In the entries below, every line that contains "Right" must be located and copied.

(Limb landmark coordinates)
===

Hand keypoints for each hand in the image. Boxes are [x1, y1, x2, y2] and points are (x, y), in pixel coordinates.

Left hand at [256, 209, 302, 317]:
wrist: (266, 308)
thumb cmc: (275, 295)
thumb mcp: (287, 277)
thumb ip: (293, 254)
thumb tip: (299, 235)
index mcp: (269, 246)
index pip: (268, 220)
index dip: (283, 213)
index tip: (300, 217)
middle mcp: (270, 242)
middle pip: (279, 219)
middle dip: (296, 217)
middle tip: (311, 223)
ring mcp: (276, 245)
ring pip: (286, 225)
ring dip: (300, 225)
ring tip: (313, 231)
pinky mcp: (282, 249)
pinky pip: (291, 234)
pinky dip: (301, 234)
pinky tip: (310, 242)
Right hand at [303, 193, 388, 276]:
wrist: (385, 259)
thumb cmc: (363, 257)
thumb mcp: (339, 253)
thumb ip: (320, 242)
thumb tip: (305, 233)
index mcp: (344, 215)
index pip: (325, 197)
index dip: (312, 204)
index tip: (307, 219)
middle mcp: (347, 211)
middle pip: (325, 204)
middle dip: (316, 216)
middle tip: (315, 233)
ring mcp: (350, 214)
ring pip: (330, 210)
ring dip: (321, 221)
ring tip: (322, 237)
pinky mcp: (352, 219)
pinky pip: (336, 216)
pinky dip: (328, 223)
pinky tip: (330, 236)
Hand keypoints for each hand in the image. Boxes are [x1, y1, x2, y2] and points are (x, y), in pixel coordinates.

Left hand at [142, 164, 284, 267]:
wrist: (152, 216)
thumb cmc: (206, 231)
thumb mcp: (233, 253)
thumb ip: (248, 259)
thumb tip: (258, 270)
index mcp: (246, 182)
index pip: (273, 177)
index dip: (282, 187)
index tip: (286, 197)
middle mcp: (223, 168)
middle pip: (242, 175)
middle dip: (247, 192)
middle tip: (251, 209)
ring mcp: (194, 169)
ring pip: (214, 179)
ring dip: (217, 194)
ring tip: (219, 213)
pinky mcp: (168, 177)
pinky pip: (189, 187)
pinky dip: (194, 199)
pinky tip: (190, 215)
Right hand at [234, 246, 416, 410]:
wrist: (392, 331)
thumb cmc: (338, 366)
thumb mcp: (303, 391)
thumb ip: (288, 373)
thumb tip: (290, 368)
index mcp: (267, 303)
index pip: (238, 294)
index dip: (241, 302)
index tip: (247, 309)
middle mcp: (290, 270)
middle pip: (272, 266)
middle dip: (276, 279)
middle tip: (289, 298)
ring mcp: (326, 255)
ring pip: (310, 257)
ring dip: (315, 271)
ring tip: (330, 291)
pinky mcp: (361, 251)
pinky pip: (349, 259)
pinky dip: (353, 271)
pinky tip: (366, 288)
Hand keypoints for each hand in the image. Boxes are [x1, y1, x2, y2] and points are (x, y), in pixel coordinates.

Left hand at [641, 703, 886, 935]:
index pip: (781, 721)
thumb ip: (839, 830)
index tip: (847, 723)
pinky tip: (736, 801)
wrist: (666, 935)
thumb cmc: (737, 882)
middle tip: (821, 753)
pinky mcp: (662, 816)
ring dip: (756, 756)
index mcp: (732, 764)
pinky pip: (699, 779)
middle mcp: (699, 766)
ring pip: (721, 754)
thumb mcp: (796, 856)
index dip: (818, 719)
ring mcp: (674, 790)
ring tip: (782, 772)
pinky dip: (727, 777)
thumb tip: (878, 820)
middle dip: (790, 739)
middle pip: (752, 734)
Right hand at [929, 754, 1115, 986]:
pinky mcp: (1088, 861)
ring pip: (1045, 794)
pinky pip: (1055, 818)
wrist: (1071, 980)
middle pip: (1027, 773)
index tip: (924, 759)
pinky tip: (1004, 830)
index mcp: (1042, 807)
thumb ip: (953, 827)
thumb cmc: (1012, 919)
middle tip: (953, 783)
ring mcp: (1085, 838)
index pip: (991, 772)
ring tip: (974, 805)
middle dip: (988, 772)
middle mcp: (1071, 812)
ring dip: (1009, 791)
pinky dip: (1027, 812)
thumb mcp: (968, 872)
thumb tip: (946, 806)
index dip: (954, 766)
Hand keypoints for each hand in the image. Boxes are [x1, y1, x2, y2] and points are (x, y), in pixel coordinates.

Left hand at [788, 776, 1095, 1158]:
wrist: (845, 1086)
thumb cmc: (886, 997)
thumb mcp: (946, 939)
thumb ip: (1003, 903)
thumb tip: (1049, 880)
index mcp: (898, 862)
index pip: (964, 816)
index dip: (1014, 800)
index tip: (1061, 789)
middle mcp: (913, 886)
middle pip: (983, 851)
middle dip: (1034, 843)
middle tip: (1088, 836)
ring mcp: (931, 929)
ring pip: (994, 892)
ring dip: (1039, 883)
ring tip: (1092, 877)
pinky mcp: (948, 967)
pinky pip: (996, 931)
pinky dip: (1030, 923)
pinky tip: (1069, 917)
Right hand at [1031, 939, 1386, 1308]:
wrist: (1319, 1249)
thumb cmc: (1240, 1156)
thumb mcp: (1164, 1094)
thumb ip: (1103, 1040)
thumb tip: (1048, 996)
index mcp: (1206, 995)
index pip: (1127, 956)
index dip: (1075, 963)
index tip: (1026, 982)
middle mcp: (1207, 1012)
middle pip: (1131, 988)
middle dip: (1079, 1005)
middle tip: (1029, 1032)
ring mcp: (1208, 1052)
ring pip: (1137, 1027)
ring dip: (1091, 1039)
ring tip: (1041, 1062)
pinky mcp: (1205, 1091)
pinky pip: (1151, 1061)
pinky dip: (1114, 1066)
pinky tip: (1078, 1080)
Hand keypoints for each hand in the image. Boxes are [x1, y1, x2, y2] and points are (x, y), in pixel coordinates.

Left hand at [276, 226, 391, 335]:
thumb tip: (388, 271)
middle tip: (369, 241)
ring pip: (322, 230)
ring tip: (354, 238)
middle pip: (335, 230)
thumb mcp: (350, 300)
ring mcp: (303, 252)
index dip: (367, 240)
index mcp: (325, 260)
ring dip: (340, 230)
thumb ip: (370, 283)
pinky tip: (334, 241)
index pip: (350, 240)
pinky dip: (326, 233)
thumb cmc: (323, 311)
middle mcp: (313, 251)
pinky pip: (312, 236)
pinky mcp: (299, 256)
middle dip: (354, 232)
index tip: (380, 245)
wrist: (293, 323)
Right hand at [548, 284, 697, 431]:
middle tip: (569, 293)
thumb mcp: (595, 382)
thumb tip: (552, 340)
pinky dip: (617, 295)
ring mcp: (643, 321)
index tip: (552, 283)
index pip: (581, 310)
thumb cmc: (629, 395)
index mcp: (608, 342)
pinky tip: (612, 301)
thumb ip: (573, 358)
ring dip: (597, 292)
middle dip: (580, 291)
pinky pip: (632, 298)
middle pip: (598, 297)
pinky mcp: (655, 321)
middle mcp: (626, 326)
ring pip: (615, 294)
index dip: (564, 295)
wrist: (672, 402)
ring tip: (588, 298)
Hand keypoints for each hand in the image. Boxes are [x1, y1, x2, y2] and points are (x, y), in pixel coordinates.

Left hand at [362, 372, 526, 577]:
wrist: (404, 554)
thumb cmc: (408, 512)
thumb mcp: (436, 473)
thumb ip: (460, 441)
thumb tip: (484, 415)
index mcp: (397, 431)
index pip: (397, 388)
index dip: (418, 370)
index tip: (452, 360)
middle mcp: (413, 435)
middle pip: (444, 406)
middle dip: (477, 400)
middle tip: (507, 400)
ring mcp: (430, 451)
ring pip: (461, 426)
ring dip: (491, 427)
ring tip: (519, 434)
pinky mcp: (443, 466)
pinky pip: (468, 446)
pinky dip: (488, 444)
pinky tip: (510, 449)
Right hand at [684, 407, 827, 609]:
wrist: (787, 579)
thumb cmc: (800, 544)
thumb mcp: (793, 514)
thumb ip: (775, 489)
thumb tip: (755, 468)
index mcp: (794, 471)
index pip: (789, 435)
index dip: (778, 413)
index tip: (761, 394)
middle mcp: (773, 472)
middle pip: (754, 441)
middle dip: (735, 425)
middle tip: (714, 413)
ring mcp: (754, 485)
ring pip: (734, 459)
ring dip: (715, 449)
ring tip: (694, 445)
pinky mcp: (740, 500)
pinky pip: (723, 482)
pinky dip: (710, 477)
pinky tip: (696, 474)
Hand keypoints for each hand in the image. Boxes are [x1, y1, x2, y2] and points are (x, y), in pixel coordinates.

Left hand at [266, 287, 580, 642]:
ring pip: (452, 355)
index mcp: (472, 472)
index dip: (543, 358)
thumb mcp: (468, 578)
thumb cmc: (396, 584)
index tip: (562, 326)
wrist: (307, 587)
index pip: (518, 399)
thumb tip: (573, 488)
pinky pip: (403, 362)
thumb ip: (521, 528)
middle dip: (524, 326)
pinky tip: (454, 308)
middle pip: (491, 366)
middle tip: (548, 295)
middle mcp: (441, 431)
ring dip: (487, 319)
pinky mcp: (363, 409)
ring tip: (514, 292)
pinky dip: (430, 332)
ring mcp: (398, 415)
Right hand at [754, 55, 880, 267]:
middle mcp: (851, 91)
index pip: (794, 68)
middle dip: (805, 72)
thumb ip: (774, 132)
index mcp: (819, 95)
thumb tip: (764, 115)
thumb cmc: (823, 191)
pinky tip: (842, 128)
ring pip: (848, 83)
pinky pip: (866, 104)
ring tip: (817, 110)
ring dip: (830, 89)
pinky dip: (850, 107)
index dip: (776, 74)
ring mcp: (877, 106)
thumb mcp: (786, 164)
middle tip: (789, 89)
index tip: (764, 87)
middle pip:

===

- _Reply to the task_:
Right hand at [303, 193, 388, 276]:
Right hand at [234, 246, 416, 410]:
Right hand at [929, 754, 1115, 986]:
Right hand at [1031, 939, 1386, 1308]:
Right hand at [548, 284, 697, 431]:
Right hand at [684, 407, 827, 609]:
Right hand at [754, 55, 880, 267]:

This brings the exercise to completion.